Though triggers are invaluable for building navigation, introductions, conclusions, and even some prototyped responses from on-screen experts, they aren't sufficient for the more intelligent responses necessary in sophisticated, completed educational software. For example INDIE applications contain frequent just-in-time help. It appears as clickable buttons on screen, as in Figure 4.4.
All INDIE applications have this sort of just-in-time, on-screen ASK system. It consists of a list of clickable question buttons and an area where answers to those questions appear. When a question is ``asked'' (i.e., the button is clicked on), a media item (movie, text, or picture) response appears in the box above the list of questions. After the media item plays, a list of followup questions to it appear below it. These followups have their own answers with followups, which can lead students into a vast web of interlinked questions and answers.
Thus, students see a few contextualized questions available at nearly every point in the system that they can ask. Authors need to have fine control over which questions are visible individually and in small groups.

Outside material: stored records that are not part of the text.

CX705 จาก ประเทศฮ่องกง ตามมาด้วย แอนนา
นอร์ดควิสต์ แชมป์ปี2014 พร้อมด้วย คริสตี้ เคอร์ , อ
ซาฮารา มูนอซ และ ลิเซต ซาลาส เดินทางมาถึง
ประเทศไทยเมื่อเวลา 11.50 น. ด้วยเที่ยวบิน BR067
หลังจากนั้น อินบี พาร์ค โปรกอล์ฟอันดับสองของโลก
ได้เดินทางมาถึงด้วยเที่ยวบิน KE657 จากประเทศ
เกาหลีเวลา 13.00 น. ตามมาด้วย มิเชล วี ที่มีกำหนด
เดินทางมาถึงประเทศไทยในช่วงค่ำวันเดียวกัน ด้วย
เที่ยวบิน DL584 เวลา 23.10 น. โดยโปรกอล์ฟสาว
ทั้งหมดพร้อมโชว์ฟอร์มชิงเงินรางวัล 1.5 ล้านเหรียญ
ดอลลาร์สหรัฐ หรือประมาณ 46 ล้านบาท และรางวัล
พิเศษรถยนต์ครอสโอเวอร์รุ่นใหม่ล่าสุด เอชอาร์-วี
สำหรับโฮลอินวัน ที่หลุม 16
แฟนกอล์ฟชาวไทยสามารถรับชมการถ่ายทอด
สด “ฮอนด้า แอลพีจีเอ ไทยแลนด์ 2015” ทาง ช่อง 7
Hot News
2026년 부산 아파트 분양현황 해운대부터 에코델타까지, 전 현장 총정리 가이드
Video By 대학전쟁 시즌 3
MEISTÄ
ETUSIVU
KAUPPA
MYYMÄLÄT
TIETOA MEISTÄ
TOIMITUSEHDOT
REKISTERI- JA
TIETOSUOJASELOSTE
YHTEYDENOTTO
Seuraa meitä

To gain that control, authors could build each question as a separate button widget. Using triggers, authors could hide and show these buttons like they hide and show test screens and navigation buttons. However, there are usually hundreds of ASK questions in an INDIE application, and inside the same application every question button shares the same attributes of every other question button--the only things that change are the text on it and the answer it shows. Thus, individual button authoring is wasteful, rigid against easy change, and prone to mistakes.
To combat this vast and unnecessary expansion in the number of widgets and triggers authors need to build, the INDIE programming team created question-viewers and answer-viewers. Question-viewers and answer-viewers are called in INDIE parlance ``modgits,'' which is a term that combines ``model'' and ``widget.''9.2 Modgits are widgets that have a predefined interface interaction with the underlying model. They show what is happening in the model for certain kinds of objects--in the case of the ASK system, questions and answers.